What is required: Copy the rows word for word from the start through the line containing "export const myFeature", including that line, and leave out the pictures.

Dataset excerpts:
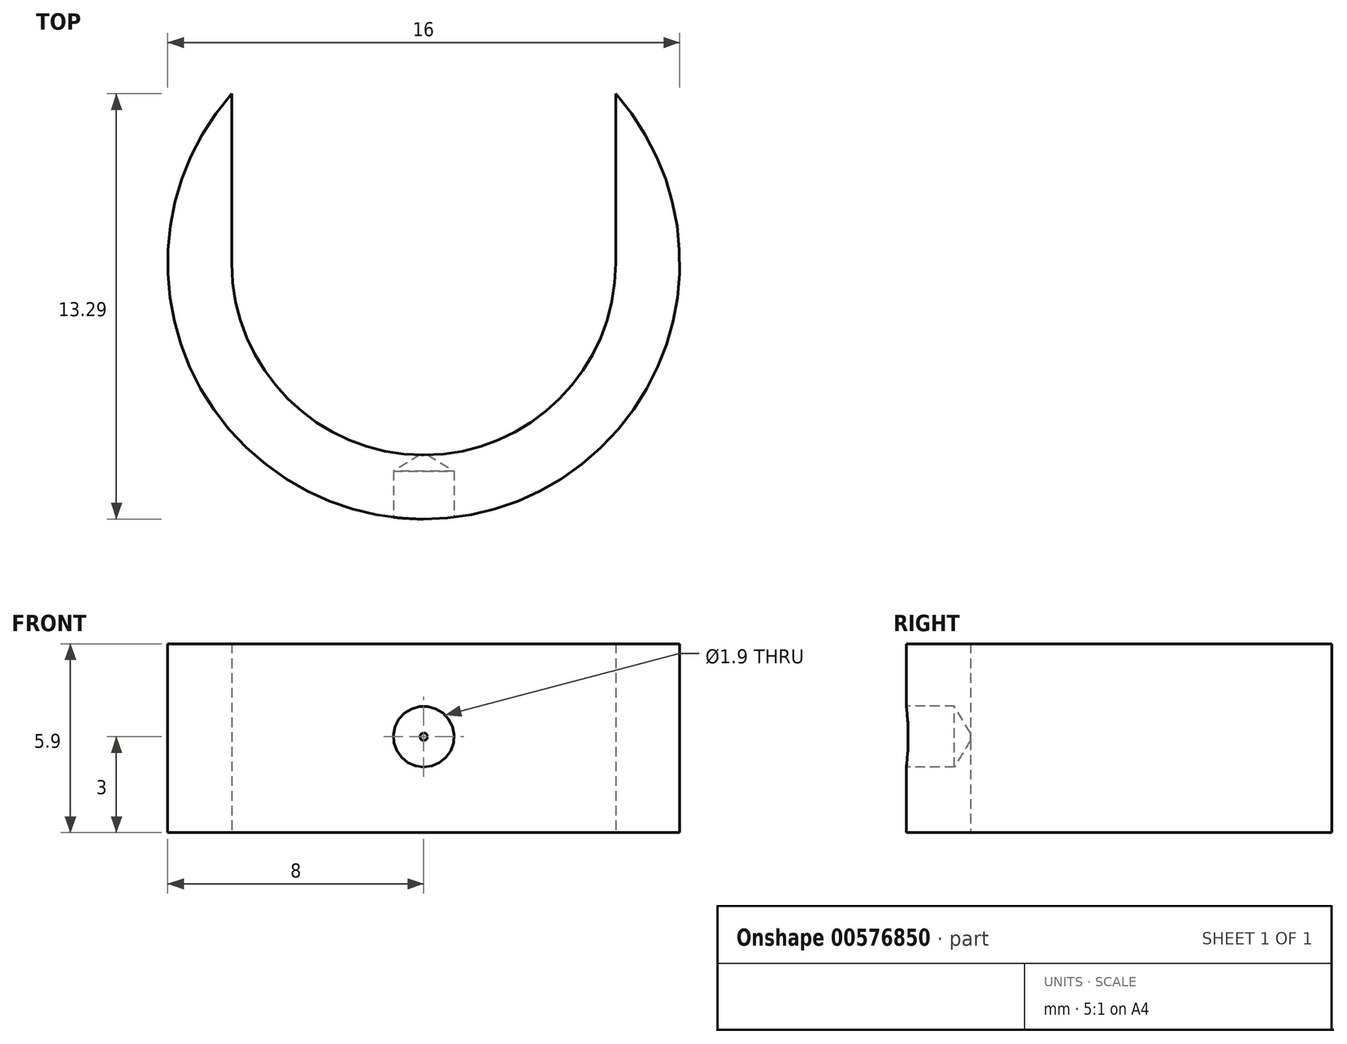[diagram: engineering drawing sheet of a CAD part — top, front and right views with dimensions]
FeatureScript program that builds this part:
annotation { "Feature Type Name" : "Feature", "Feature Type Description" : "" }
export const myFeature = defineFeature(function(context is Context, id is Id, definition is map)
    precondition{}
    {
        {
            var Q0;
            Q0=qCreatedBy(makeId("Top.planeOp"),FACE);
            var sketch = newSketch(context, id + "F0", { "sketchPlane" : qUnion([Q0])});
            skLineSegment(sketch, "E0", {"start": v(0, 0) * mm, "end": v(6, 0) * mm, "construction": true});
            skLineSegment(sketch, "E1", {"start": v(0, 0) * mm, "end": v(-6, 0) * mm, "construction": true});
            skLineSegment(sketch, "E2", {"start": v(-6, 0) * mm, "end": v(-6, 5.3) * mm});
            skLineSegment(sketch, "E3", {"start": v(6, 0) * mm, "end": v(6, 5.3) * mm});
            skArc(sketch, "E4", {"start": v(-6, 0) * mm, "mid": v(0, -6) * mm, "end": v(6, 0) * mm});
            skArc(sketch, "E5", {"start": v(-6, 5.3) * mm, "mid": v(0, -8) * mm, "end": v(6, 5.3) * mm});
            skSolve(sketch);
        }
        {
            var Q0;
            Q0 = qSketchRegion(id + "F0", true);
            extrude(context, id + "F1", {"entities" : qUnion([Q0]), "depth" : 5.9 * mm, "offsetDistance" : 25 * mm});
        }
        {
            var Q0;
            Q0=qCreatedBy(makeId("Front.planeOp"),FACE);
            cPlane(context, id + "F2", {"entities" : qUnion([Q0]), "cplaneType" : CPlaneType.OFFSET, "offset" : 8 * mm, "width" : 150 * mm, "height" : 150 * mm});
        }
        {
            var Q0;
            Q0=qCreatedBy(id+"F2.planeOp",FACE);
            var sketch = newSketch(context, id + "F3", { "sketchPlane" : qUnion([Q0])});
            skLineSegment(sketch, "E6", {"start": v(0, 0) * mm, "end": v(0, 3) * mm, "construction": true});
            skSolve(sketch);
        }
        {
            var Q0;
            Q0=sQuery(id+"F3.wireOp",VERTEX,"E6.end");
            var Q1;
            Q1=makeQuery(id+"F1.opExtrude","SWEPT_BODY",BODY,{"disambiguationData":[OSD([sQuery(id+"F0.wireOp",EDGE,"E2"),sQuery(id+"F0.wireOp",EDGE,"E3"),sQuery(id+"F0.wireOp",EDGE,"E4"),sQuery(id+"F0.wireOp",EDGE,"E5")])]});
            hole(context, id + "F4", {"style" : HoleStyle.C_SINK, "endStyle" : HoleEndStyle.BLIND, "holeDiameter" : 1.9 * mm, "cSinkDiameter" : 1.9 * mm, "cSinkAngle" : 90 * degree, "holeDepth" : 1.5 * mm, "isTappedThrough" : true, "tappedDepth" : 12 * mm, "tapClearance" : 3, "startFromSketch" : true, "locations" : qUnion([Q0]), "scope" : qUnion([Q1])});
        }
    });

Result of the exercise:
[diagram: engineering drawing sheet of a CAD part — top, front and right views with dimensions]
FeatureScript program that builds this part:
annotation { "Feature Type Name" : "Feature", "Feature Type Description" : "" }
export const myFeature = defineFeature(function(context is Context, id is Id, definition is map)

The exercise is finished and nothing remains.